» **GIVEN TEXT**:
━━━━━━━━━━━━━━━━━━━━━━━━━━━━━━

Sumit Singh
Sumit Singh

Reputation: 1115

How threads are executed in the memory in Java?

I am learning about Thread in Java. I was trying to fetch which thread is running. But, I am not able to understand the order of the output.

Following is my code

public class practice extends Thread {

public void run(){  
      for(int i=1;i<4;i++){  
         
        System.out.println(i); 
        System.out.println(Thread.currentThread().getName()); 
      }  
     
     }  

public static void main(String[] args) {
    
    practice t1=new practice();  
      practice t2=new practice();  
      practice t3=new practice();  
      
      t1.start();  
      t2.start(); 
      t3.start(); 
    }

}

Output:

1
1
1
Thread-1
2
Thread-1
3
Thread-1
Thread-0
2
Thread-0
3
Thread-0
Thread-2
2
Thread-2
3
Thread-2

Can anyone help me out in understand the order of output. Thanks in advance.

Upvotes: 2

Views: 585

Answers (2)

Giorgi Tsiklauri
Giorgi Tsiklauri

Reputation: 11120

Threads, by their nature, are concurrent to each other. This means, that two (or more) threads compete for the same resource (CPU) when they are executed at the same time, and CPU switches itself from executing one to another in a random-to-you (unpredictable) order. You can't and won't know to which execution path (Thread) your CPU and OS architecture will decide to jump. Moreover, in some languages, this may be a question of the OS architecture, in some - the question of CPU architecture only, and in some - question of both. It depends on how that language's architecture manages threads.

━━━━━━━━━━━━━━━━━━━━━━━━━━━━━━

(Dataset excerpts)
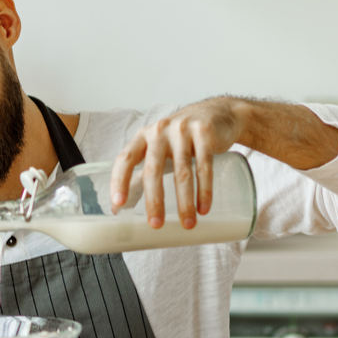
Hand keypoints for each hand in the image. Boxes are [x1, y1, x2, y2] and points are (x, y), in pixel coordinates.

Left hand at [109, 97, 245, 229]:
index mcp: (143, 137)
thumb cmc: (181, 139)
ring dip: (184, 202)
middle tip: (156, 224)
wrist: (219, 113)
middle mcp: (159, 131)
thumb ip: (140, 174)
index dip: (120, 181)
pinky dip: (205, 190)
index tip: (119, 204)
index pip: (125, 159)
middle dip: (154, 200)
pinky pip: (204, 166)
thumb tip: (119, 206)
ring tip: (187, 223)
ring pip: (181, 172)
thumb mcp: (158, 150)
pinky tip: (204, 208)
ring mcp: (183, 130)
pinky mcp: (205, 133)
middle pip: (153, 169)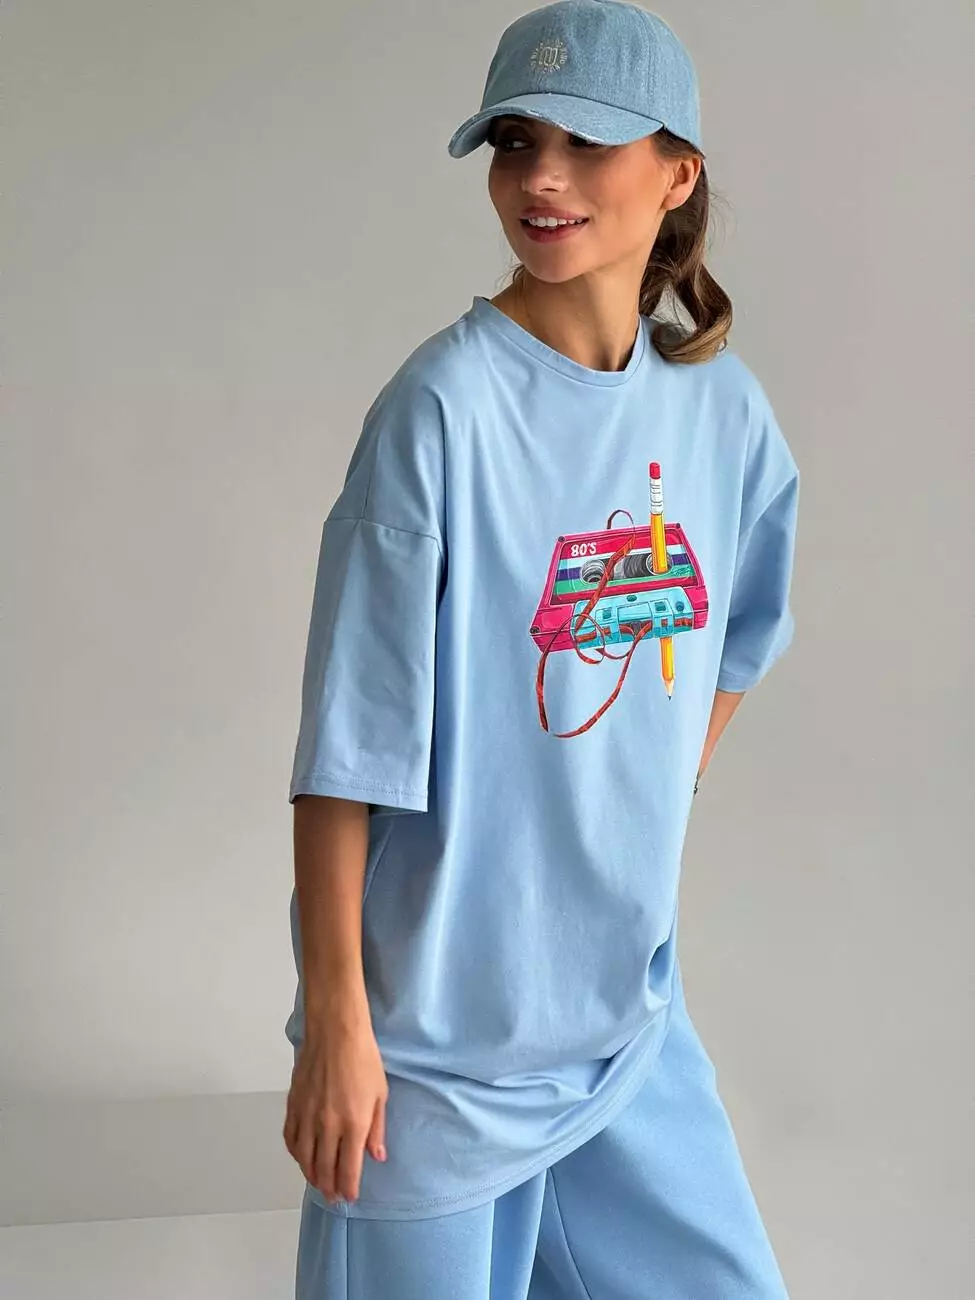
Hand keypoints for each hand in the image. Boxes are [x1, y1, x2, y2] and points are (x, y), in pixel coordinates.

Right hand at [283, 1016, 388, 1203]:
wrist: (335, 1032)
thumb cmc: (364, 1058)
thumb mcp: (380, 1094)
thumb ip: (376, 1128)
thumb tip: (376, 1156)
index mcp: (354, 1124)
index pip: (348, 1169)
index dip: (349, 1188)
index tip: (350, 1197)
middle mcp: (328, 1125)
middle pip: (325, 1169)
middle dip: (330, 1188)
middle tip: (334, 1197)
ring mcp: (308, 1116)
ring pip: (305, 1159)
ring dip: (311, 1176)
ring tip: (318, 1183)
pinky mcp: (293, 1106)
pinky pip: (291, 1139)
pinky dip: (296, 1154)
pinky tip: (302, 1158)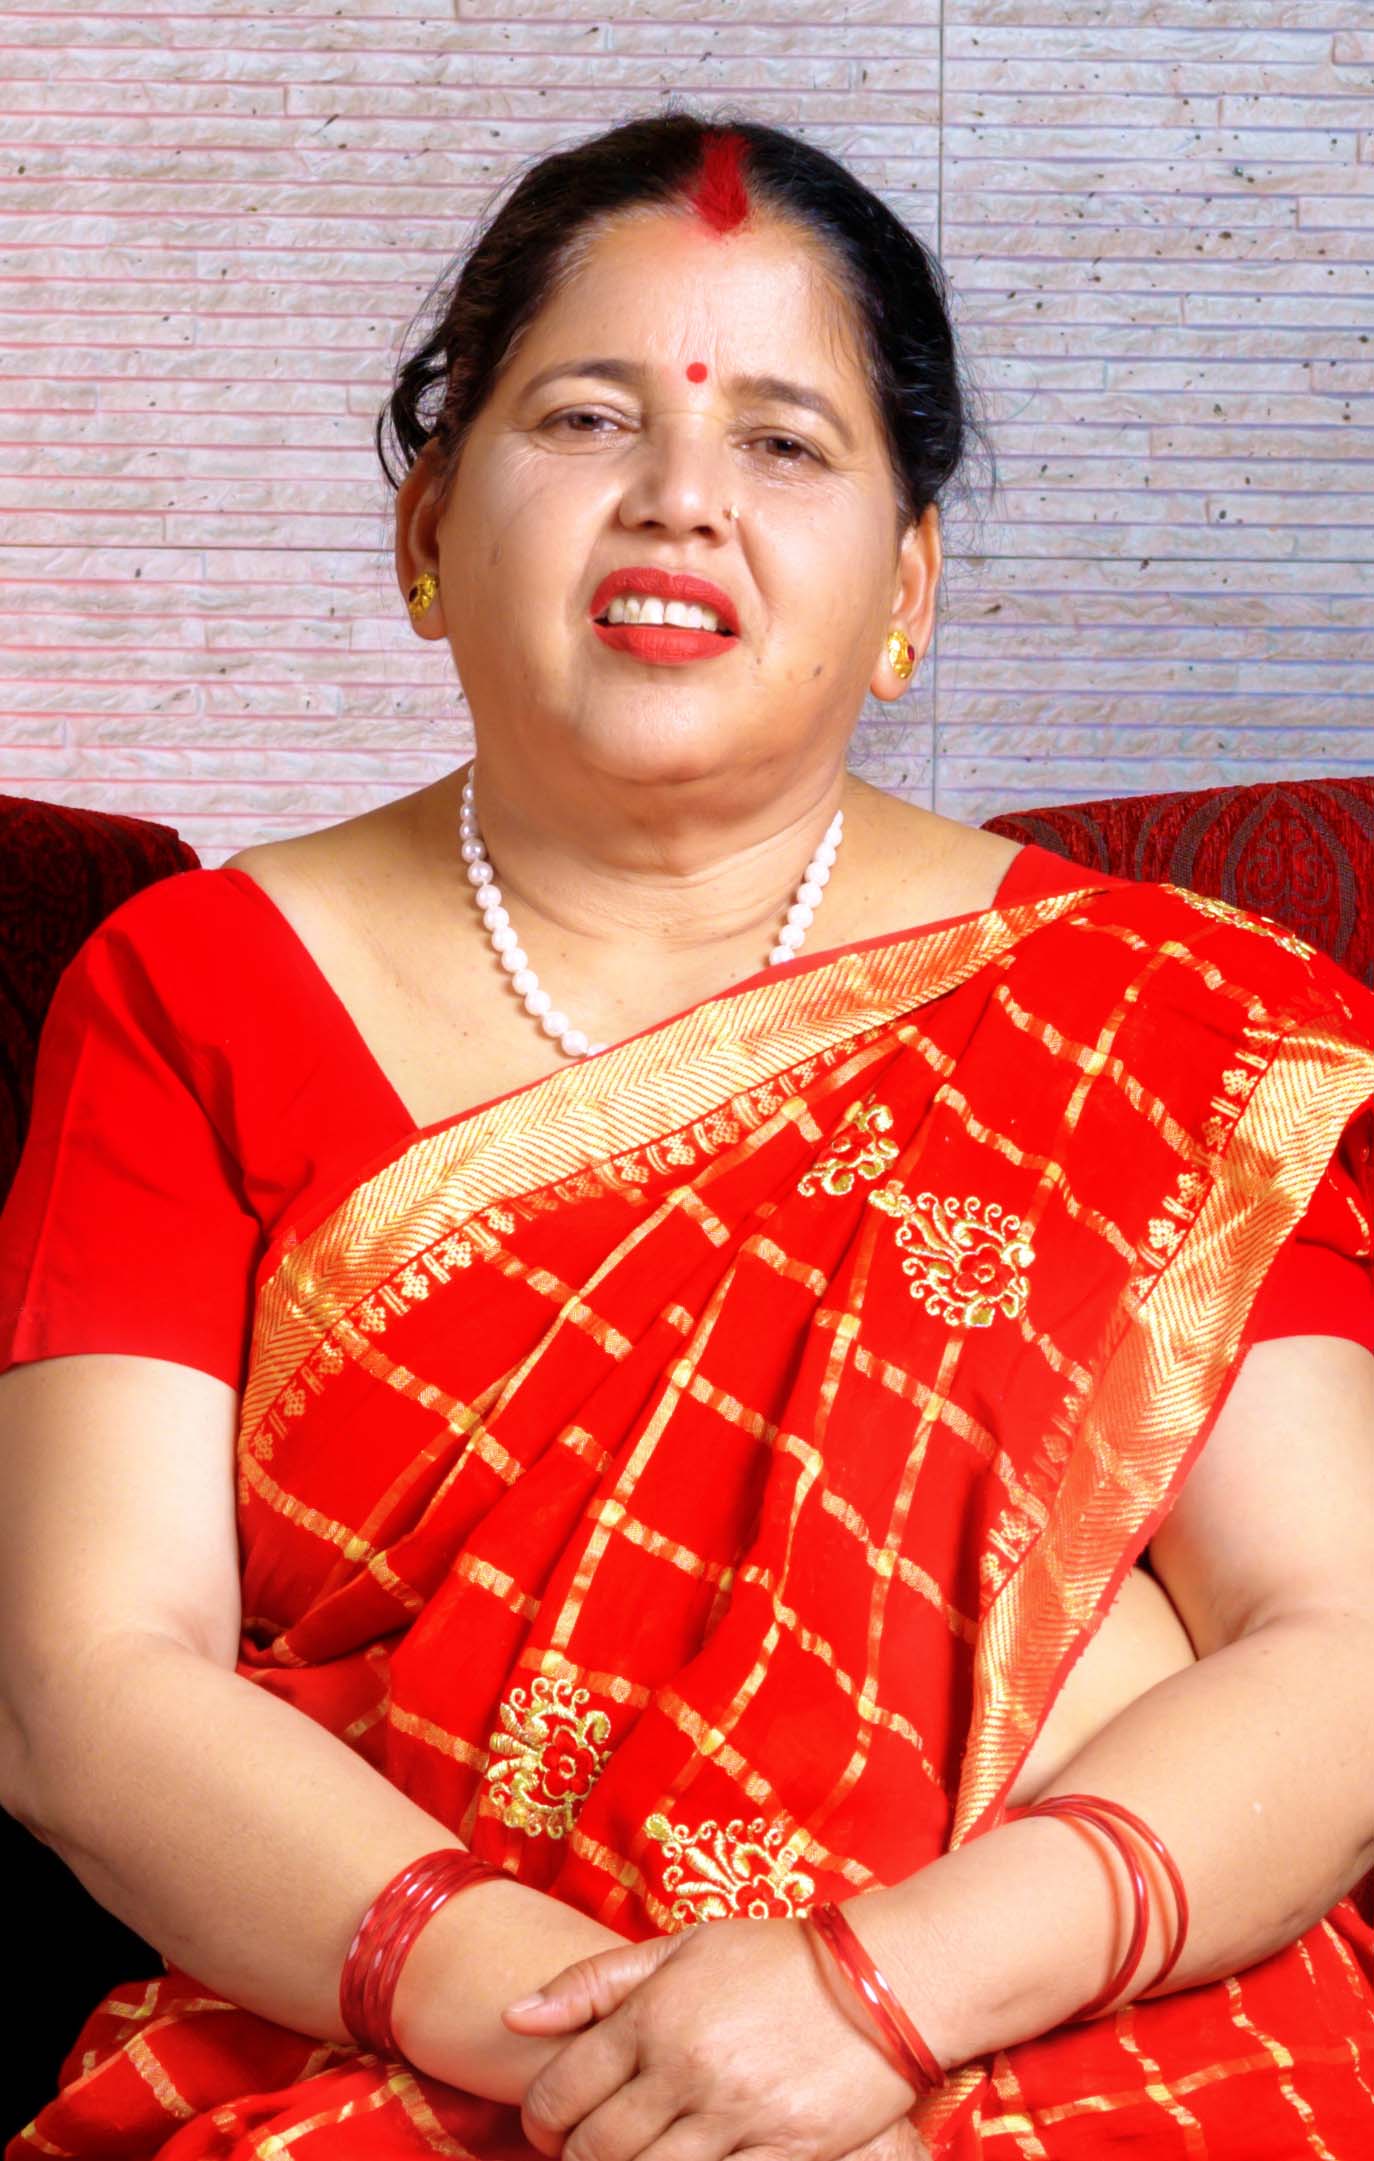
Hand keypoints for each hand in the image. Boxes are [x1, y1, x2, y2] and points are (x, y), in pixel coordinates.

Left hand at [504, 1917, 918, 2160]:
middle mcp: (686, 2067)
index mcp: (656, 2014)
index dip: (540, 2120)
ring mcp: (736, 2116)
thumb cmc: (777, 1959)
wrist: (885, 1978)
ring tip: (634, 2156)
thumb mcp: (685, 1948)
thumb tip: (515, 2016)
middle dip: (576, 2159)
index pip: (562, 2090)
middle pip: (595, 2149)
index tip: (548, 2127)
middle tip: (584, 2152)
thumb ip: (596, 1981)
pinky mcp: (786, 2154)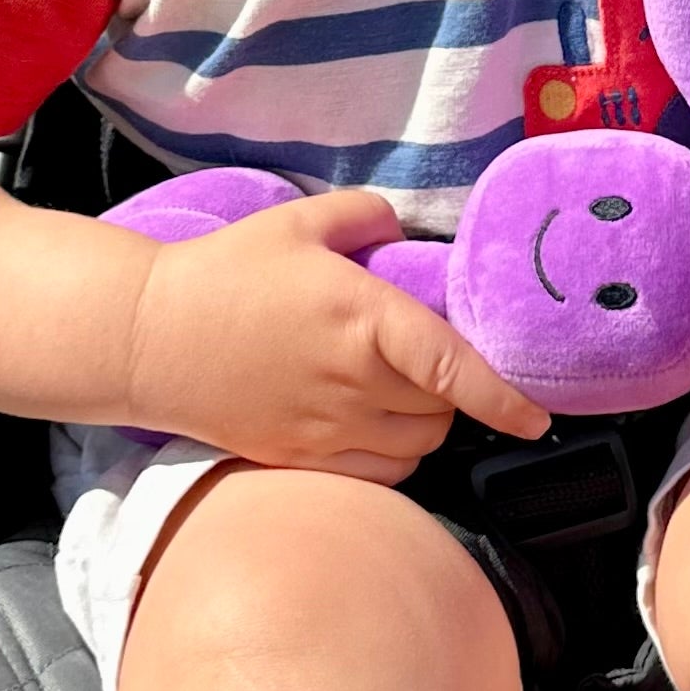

━━━━━━━━━━━━━━━━━━━━━━━━━━━━━━

» **PROMPT 1**:
From the Java threads post, extract the passage between "Can anyone help" and "architecture manages threads.", inclusive.
» **PROMPT 2**:
Decide whether each statement agrees with the Java threads post: (a) The loop in the run method prints the numbers 1 through 4. (b) The answer says the CPU switches between threads in an order that can be predicted. (c) The question has 585 views. Answer each with yes or no and quote the words of the post that decide it.
These records were taken from a separate source.

» **RESULT 1**:
Can anyone help me out in understand the order of output. Thanks in advance.

Upvotes: 2

Views: 585

Answers (2)

Giorgi Tsiklauri
Giorgi Tsiklauri

Reputation: 11120

Threads, by their nature, are concurrent to each other. This means, that two (or more) threads compete for the same resource (CPU) when they are executed at the same time, and CPU switches itself from executing one to another in a random-to-you (unpredictable) order. You can't and won't know to which execution path (Thread) your CPU and OS architecture will decide to jump. Moreover, in some languages, this may be a question of the OS architecture, in some - the question of CPU architecture only, and in some - question of both. It depends on how that language's architecture manages threads.

» **RESULT 2**:
(a) No: "for(int i=1;i<4;i++)"
(b) No: "in a random-to-you (unpredictable) order"
(c) Yes: "Views: 585"